In your copy of the entries, please include no pictures and return every word exactly.

[[ Data extract, beginning ]]

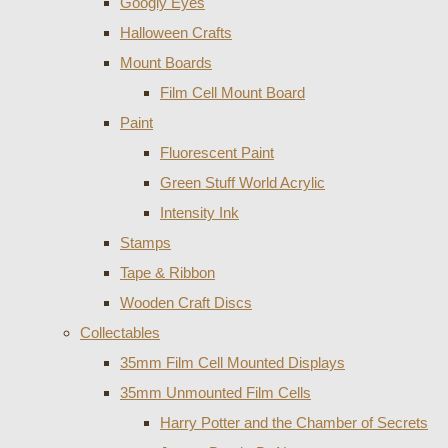
Googly Eyes
Halloween Crafts
Mount Boards
Film Cell Mount Board
Paint
Fluorescent Paint
Green Stuff World Acrylic
Intensity Ink
Stamps
Tape & Ribbon
Wooden Craft Discs
Collectables
35mm Film Cell Mounted Displays
35mm Unmounted Film Cells
Harry Potter and the Chamber of Secrets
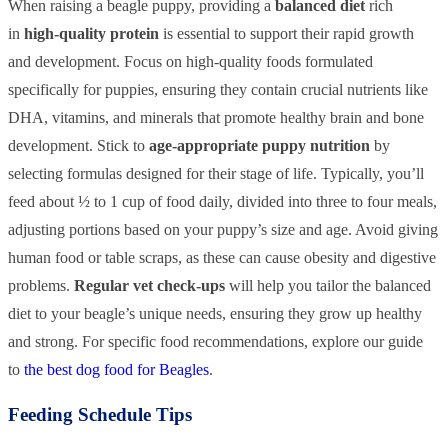
When raising a beagle puppy, providing a
balanced diet
rich
in
high-quality protein
is essential to support their rapid growth
and development. Focus on high-quality foods formulated
specifically for puppies, ensuring they contain crucial nutrients like
DHA, vitamins, and minerals that promote healthy brain and bone
development. Stick to
age-appropriate puppy nutrition
by
selecting formulas designed for their stage of life. Typically, you’ll
feed about ½ to 1 cup of food daily, divided into three to four meals,
adjusting portions based on your puppy’s size and age. Avoid giving
human food or table scraps, as these can cause obesity and digestive
problems.
Regular vet check-ups
will help you tailor the balanced
diet to your beagle’s unique needs, ensuring they grow up healthy
and strong. For specific food recommendations, explore our guide
to
the best dog food for Beagles
.
Feeding Schedule Tips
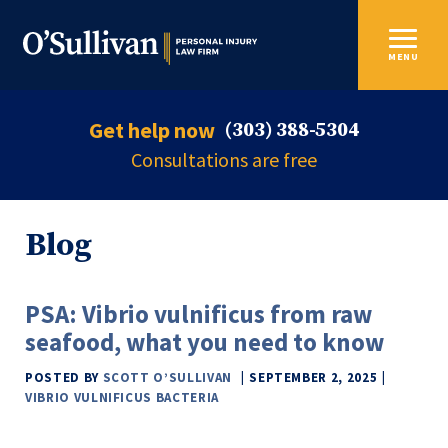
MENU
Get help now
(303) 388-5304
Consultations are free
Blog
PSA: Vibrio vulnificus from raw
seafood, what you need to know
POSTED BY
SCOTT O’SULLIVAN
SEPTEMBER 2, 2025
VIBRIO VULNIFICUS BACTERIA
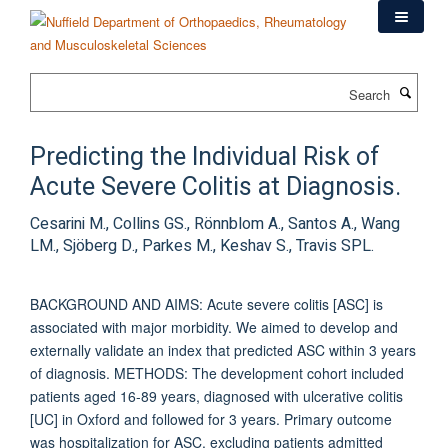
Skip
to
main
content
Search
Predicting the Individual Risk of
Acute Severe Colitis at Diagnosis.
Cesarini M., Collins GS., Rönnblom A., Santos A., Wang
LM., Sjöberg D., Parkes M., Keshav S., Travis SPL.
BACKGROUND AND AIMS: Acute severe colitis [ASC] is
associated with major morbidity. We aimed to develop and
externally validate an index that predicted ASC within 3 years
of diagnosis. METHODS: The development cohort included
patients aged 16-89 years, diagnosed with ulcerative colitis
[UC] in Oxford and followed for 3 years. Primary outcome
was hospitalization for ASC, excluding patients admitted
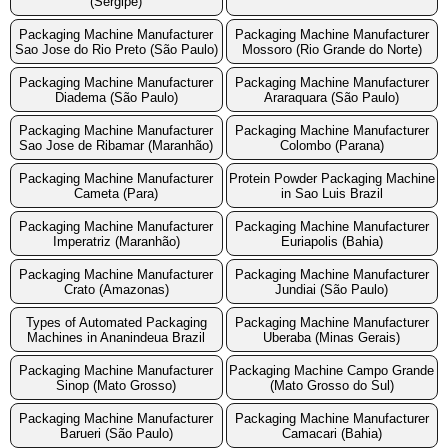
(Sergipe)
Packaging Machine Manufacturer
Packaging Machine Manufacturer
Sao Jose do Rio Preto (São Paulo)
Mossoro (Rio Grande do Norte)
Packaging Machine Manufacturer
Packaging Machine Manufacturer
Diadema (São Paulo)
Araraquara (São Paulo)
Packaging Machine Manufacturer
Packaging Machine Manufacturer
Sao Jose de Ribamar (Maranhão)
Colombo (Parana)
Packaging Machine Manufacturer
Protein Powder Packaging Machine
Cameta (Para)
in Sao Luis Brazil
Packaging Machine Manufacturer
Packaging Machine Manufacturer
Imperatriz (Maranhão)
Euriapolis (Bahia)
Packaging Machine Manufacturer
Packaging Machine Manufacturer
Crato (Amazonas)
Jundiai (São Paulo)
Types of Automated Packaging
Packaging Machine Manufacturer
Machines in Ananindeua Brazil
Uberaba (Minas Gerais)
Packaging Machine Manufacturer
Packaging Machine Campo Grande
Sinop (Mato Grosso)
(Mato Grosso do Sul)
Packaging Machine Manufacturer
Packaging Machine Manufacturer
Barueri (São Paulo)
Camacari (Bahia)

[[ Data extract, end ]]

# Answer to this problem
Googly Eyes
Halloween Crafts
Mount Boards
Film Cell Mount Board
Paint
Fluorescent Paint
Green Stuff World Acrylic
Intensity Ink
Stamps
Tape & Ribbon
Wooden Craft Discs
Collectables
35mm Film Cell Mounted Displays
35mm Unmounted Film Cells
Harry Potter and the Chamber of Secrets
When raising a beagle puppy, providing a
balanced diet
rich
in
high-quality protein
is essential to support their rapid growth
and development. Focus on high-quality foods formulated
specifically for puppies, ensuring they contain crucial nutrients like
DHA, vitamins, and minerals that promote healthy brain and bone
development. Stick to
age-appropriate puppy nutrition
by
selecting formulas designed for their stage of life. Typically, you’ll
feed about ½ to 1 cup of food daily, divided into three to four meals,
adjusting portions based on your puppy’s size and age. Avoid giving
human food or table scraps, as these can cause obesity and digestive
problems.
Regular vet check-ups
will help you tailor the balanced
diet to your beagle’s unique needs, ensuring they grow up healthy
and strong. For specific food recommendations, explore our guide
to
the best dog food for Beagles
.
Feeding Schedule Tips
MENU
Get help now
(303) 388-5304
Consultations are free
Blog
PSA: Vibrio vulnificus from raw
seafood, what you need to know
POSTED BY
SCOTT O’SULLIVAN
SEPTEMBER 2, 2025
VIBRIO VULNIFICUS BACTERIA
Skip
to
main
content
Search
Predicting the Individual Risk of
Acute Severe Colitis at Diagnosis.
Cesarini M., Collins GS., Rönnblom A., Santos A., Wang
LM., Sjöberg D., Parkes M., Keshav S., Travis SPL.
BACKGROUND AND AIMS: Acute severe colitis [ASC] is
associated with major morbidity. We aimed to develop and
externally validate an index that predicted ASC within 3 years
of diagnosis. METHODS: The development cohort included
patients aged 16-89 years, diagnosed with ulcerative colitis
[UC] in Oxford and followed for 3 years. Primary outcome
was hospitalization for ASC, excluding patients admitted
(Sergipe)
Packaging Machine Manufacturer
Packaging Machine Manufacturer
Sao Jose do Rio Preto (São Paulo)
Mossoro (Rio Grande do Norte)
Packaging Machine Manufacturer
Packaging Machine Manufacturer
Diadema (São Paulo)
Araraquara (São Paulo)
Packaging Machine Manufacturer
Packaging Machine Manufacturer
Sao Jose de Ribamar (Maranhão)
Colombo (Parana)
Packaging Machine Manufacturer
Protein Powder Packaging Machine
Cameta (Para)
in Sao Luis Brazil
Packaging Machine Manufacturer
Packaging Machine Manufacturer
Imperatriz (Maranhão)
Euriapolis (Bahia)
Packaging Machine Manufacturer
Packaging Machine Manufacturer
Crato (Amazonas)
Jundiai (São Paulo)
Types of Automated Packaging
Packaging Machine Manufacturer
Machines in Ananindeua Brazil
Uberaba (Minas Gerais)
Packaging Machine Manufacturer
Packaging Machine Campo Grande
Sinop (Mato Grosso)
(Mato Grosso do Sul)
Packaging Machine Manufacturer
Packaging Machine Manufacturer
Barueri (São Paulo)
Camacari (Bahia)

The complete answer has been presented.